Après un lever aux aurores (même si cette expression perd un peu de son sens en cette saison) et un frugal petit déjeuner, nous nous réunissons pour gravir la montagne jusqu'au chenil aboyant. Ayant récupéré une admirable combinaison de ski noir et jaune fluo de fort bon goût et des moonboots bien fourrées, je suis armé pour l'expérience ultime: conduire des chiens de traîneau, moi qui ai toujours été si confiant et courageux en face d'un canidé...
Arrivés devant les bestioles, on nous sépare en deux, vu le nombre élevé de participants: la moitié conduira les traîneaux pendant la première heure, tandis que l'autre les suivra plus ou moins librement, assis spartiatement dans deux wagonets tracté par une moto-neige. Mais avant cela, je n'y coupe pas: il faut enfiler leur harnais à un ou deux chiens. On me fait donc entrer dans une cage sinistre où m'attendent trois loups assoiffés de sang... qui s'avèrent être finalement d'une passivité exemplaire une fois qu'on les a pris par le collier, et j'en suis relativement sidéré! Le troisième est tout de même un peu espiègle et s'amuse à jouer à cache-cache entre les deux niches posées dans la cage pendant un bon moment.
Puis l'on doit traîner les bébêtes par le collier jusqu'à une place très précise pour chaque traîneau et l'atteler (et les dites bébêtes ont l'air folles de joie de sortir de leur cage, voire un peu trop vu qu'elles essaient de se barrer n'importe où, en jappant allégrement). Et, à mesure que les chiens sont attachés à leur traîneaux respectifs, un concert de hurlements exhaltés ou plaintifs démarre, assez magnifique et impressionnant, tandis que la plupart des quadripèdes essaient de faire démarrer leur traîneau en le tirant désespérément, alors que celui-ci est ancré comme un navire à la neige glacée. Au total, c'est une petite dizaine de traîneau qui se met en branle, à raison de quatre chiens par traîneau, chacun conduit par une personne. Et je précise que non seulement le bruit mais aussi l'odeur sont au rendez-vous...

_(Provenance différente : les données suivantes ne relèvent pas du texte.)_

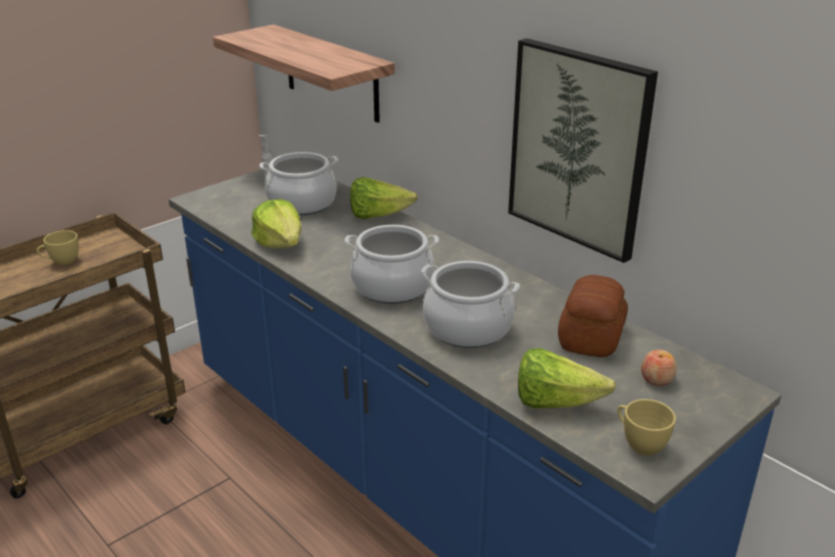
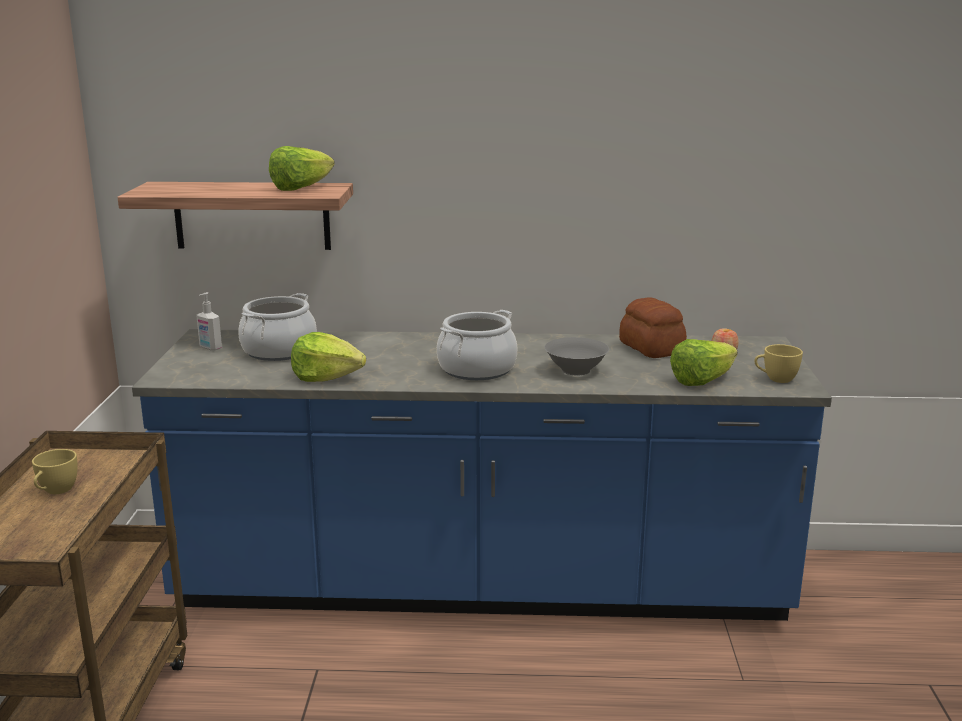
camera: 45 degrees left, 10 degrees down
lettuce [350,177,418,219] -> lettuce moved to [269,146,335,191]
cooking pot [421,261,520,348] -> grey bowl [544,337,609,375]
picture [508,38,658,263] -> none

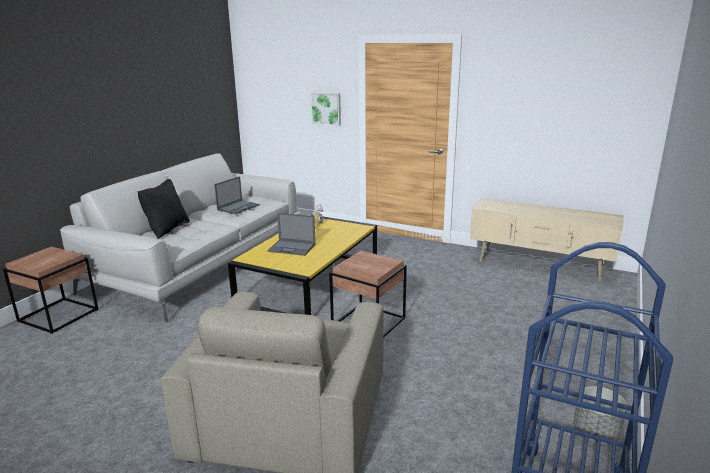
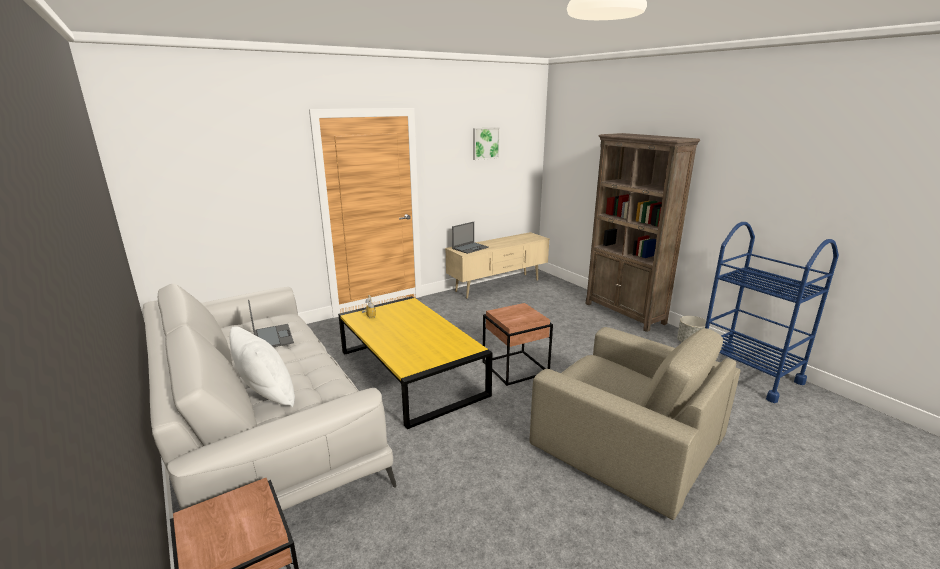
camera: 60 degrees left, 0 degrees up
black pillow [137,179,190,239] -> white pillow [230,326,295,407]
laptop [267,213,316,256] -> laptop moved to [452,222,489,254]
picture [311,92,341,126] -> picture moved to [473,127,500,160]
none -> brown bookcase [586,133,700,332]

Moi, je m'assois confortablement en queue du deuxième wagon, derrière la moto-neige. Je réalise rapidement que le sourire adressé avant de partir par le joyeux Suédois qui conduit l'engin signifie que c'est la place la plus chaotique: en effet, la petite ballade endiablée qui s'en suit dépasse largement en sensation les montagnes russes les plus redoutables! De bosse en bosse, en essayant d'éviter les vagues de neige qui nous arrivent dans la frimousse, nous contemplons le paysage désert et encourageons réguliérement les pilotes de traîneau que l'on dépasse.
Enfin, à mi chemin, après avoir dégusté une glace bien fraîche en traversant un lac gelé, nous changeons de véhicules, comme avant sous le choeur de hurlements lupins, et je me met à piloter (admirablement, cela va sans dire) mon propre traîneau, avec quatre chiens fort sympatiques. Bon, en fait, je vous l'avoue, il n'y avait pas grand mérite à arriver sain et sauf, vu que les chiens dirigeaient quasiment eux-même le traîneau. Il suffit juste de freiner dans les descentes ou quand le cortège s'arrête (ces idiots à fourrure voulant tout le temps dépasser tout le monde) et d'aider à pousser dans les montées (mais pas trop quand même, vous me connaissez), voire de vaguement diriger l'engin en poussant d'un côté ou de l'autre. Et de hurler pour avertir le grand blond de tête si les chiens se bagarrent entre eux (mais je n'en ai pas eu l'occasion, ouf!).
Au final, une petite heure de Jack London au beau milieu de la Laponie, sans aucune chute ou morsure (contrairement à certaines vétérinaires?). Je vous le demande, que rêver de plus pour des vacances d'hiver?